Anyway, I’m not sure exactly what to expect on Saturday as a lot of the dealers will probably be leaving during the day, but whatever happens we will be reporting about it, right here, as always.
January 11th: Day 5
At the end of Friday’s RR I mentioned that I wasn’t quite sure what to expect at the show on Saturday, but if I had made a prediction it would have sounded something like this:
“A few collectors strolling around the aisles, some families with young children, possibly one or two sales, most dealers vacating the premises by noon, maybe a last minute purchase, the place a ghost town by about 3, etc.”
In fact, that prediction would have (pardon my French) sucked, since Saturday was actually crazy-busy, with excellent traffic, a boatload of sales, our best buying by far during the show and a lot activity on the bourse pretty much right up until closing time. Sure, a lot of dealers did leave by noon, but maybe that helped steer people to us, which would possibly explain the period between 11 and 1 during which we had utterly frantic activity at the table with more people and more transactions than I think we’ve ever done before in a two hour period, anywhere, ever.

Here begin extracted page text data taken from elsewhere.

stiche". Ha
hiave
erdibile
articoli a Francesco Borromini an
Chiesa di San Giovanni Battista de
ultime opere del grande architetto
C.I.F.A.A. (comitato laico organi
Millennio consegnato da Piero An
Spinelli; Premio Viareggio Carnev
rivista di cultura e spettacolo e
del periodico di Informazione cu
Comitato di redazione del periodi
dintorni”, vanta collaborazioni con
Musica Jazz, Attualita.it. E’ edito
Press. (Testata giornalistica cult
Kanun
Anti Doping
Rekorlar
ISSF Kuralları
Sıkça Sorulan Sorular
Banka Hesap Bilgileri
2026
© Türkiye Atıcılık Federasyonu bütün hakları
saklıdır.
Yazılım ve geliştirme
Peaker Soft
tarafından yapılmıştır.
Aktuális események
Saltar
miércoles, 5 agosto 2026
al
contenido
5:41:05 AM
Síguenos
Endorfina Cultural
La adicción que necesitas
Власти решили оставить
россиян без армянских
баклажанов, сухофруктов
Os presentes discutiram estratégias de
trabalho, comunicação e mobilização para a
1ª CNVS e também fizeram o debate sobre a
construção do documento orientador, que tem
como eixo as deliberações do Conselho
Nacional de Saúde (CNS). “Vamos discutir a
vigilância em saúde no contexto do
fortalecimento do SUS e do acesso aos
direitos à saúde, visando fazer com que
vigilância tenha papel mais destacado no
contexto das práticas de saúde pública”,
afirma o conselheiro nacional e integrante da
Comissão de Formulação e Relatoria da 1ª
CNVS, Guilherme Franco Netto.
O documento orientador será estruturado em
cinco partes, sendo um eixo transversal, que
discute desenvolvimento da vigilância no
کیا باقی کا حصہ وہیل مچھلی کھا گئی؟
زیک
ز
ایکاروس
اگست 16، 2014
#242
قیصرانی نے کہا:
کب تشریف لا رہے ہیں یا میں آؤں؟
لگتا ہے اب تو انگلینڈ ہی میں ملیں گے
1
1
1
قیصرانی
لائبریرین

More surprising to me, however, was the cool stuff I bought on the floor in the afternoon from several different sources, and which I would describe as nearly numismatically thrilling. Seriously. And just between you and me, it just sort of happened by accident, since I was not looking for anything in particular, and was just peering into bourse cases mostly in aisles I had not had a chance to visit earlier in the show. Now, this is not to suggest that I was the only one smart enough to buy these coins, or that everyone else just missed them – in one case a fresh deal had just been put out, in another the coins were esoteric issues that were most decidedly not for everyone. They were, however, for us.
Then, finally, just as I was all packed up and ready to call it a day, and a show, our last grades came back, and while they weren’t anything to write home about, at least I was able to take them home with me.
And then, after a really long and tiring week during which I felt under the weather throughout, I headed back to my hotel for some very serious sleeping so that I could leave, well rested, on Sunday.
Now back home and (almost) fully recovered from the loooong week in Orlando, I thought I’d add a few additional thoughts about the show and my experience in Orlando:
Just as I arrived at baggage claim on my trip home on Sunday a customer called me on my cell and asked, among other things “How would you rate the show on a 1 to 100 point scale?” To which I responded that from a business perspective it was a 92.375 (since of course a 100 point scale doesn’t offer nearly the precision necessary for me to accurately assess a coin show).
During the show another dealer wondered aloud if the plethora of auction lots offered at FUN had siphoned off much of the bourse floor business (a concept I’ve heard before from others at various shows through the years). And, of course, regardless of how good a show we or any other dealer had in Orlando, it is a logical to think that massive auctions hurt bourse floor sales since there is presumably a finite quantity of money that can be spent on numismatic items in a given period of time. Of course, it could also be logical to conclude that giant auctions attract additional show attendees, and that some of these people may also buy coins on the floor. So, actually, the correct answer is probably maybe. Or maybe not. The upcoming Long Beach show should be an interesting test in this regard, since Heritage will not be conducting a show auction there for the first time in a long time.
And finally, on a very sad note, I wanted to mention how sorry I was to learn on Saturday about the passing of long time numismatic literature dealer and my good friend John Burns.
John was a fixture at major shows and one of the nicest, most interesting and most intelligent people I’ve ever known and I am really going to miss him.